SELECTED EXTRACT:
════

The optimum would be that all the structured data (the info that you find in the upper right table of each KB sheet) were scraped by the website to create an easy to access search tool (and keyboard collection manager and rating system and whatever).

My impression is that kbdb could do wonders to help feeding the wiki, so making the db read only would a pity (for the sake of the wiki completeness too). An alternative would be to let the DB exclusively handle the structured data that is continuously pushed to the wiki. Keeping both the db AND the wiki read/write would quite an effort, you know, perfect syncing is never an easy task.

But I have no control over the wiki, its code or the direction the admins or the community want for it, hence "I hope we can find a way to exchange data". That you can read "I hope we can find a way to collaborate".

If I didn't care about DT wiki I would have already released a beta of kbdb and advertised on GH :P
Attachments
wiki-to-kbdb.jpg
wiki-to-kbdb.jpg (164.22 KiB) Viewed 5111 times

User avatar
webwit
Wild Duck

30 Jul 2013, 10:37

matt3o wrote:But I have no control over the wiki, its code or the direction the admins or the community want for it, hence "I hope we can find a way to exchange data".
I don't remember that your wiki extension or other contribution was turned down by the Demongolator. :mrgreen:
I'm glad this wasn't Beardsmore opinion when he wanted to research switches and keyboards, to proceed and start his own thing, after scraping the wiki. Or of all the contributors to the open source software we run. The wiki software and the wiki data is open source. There is currently no official control or admin. It is what the contributors make of it. I just update the software and hand people access or copies if they need it.

Let's face it. It's not that you don't have control or whatever, you didn't try, but that you don't want to deal with the complexities of the wiki and integration with it, and it's easier to get the data and take it from there. This is were I worry that such complexities will be left to the leprechauns to handle. They will get data. Again the wiki is what the contributors make of it. If someone contributes a tool which takes and expands on data but it doesn't integrate back, there is no magic wiki team who will do what the contributor didn't want to get into, it would just be a half-arsed contribution.

User avatar
matt3o
-[°_°]-

30 Jul 2013, 10:54

I feel mildly offended by your words, but okay I take them.

Do you think it's possible to create a 2-way system between the db and the wiki? Honestly I don't think so. One has to be the master.

Even if I could put my hands on wiki's code I think it would be very complex to reach what I have in mind (instant search for example, or rating or collection management).

════

COLLECTED MATERIAL:
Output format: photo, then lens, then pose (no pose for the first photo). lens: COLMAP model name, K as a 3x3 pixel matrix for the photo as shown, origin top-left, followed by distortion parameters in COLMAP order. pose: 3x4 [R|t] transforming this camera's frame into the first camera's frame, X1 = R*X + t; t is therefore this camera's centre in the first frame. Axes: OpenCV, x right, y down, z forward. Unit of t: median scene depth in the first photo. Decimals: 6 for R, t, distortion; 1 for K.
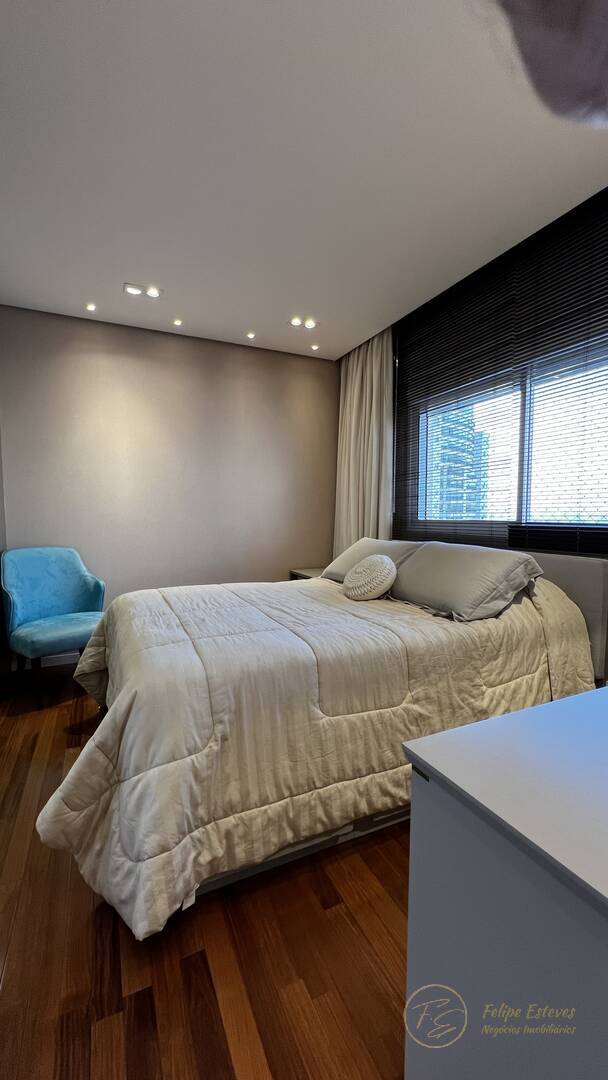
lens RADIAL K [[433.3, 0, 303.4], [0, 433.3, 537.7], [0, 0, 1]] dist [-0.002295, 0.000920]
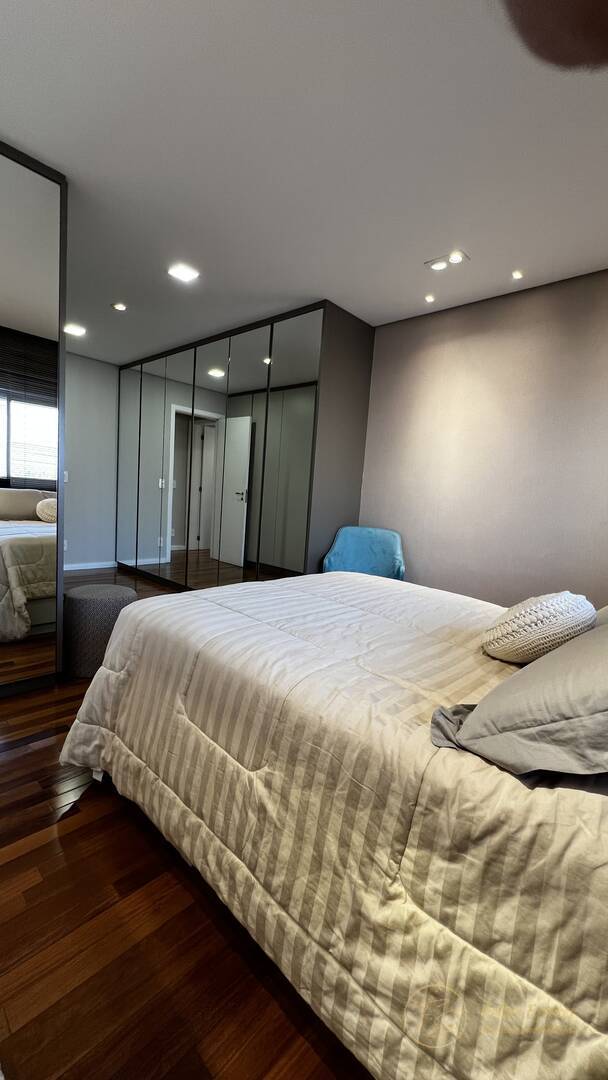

════

WHAT YOU ARE ASKED TO DO: Repeat everything in the keyboard database thread above, from "Even if I could" down to "or collection management).".

RESPONSE:
Even if I could put my hands on wiki's code I think it would be very complex to reach what I have in mind (instant search for example, or rating or collection management).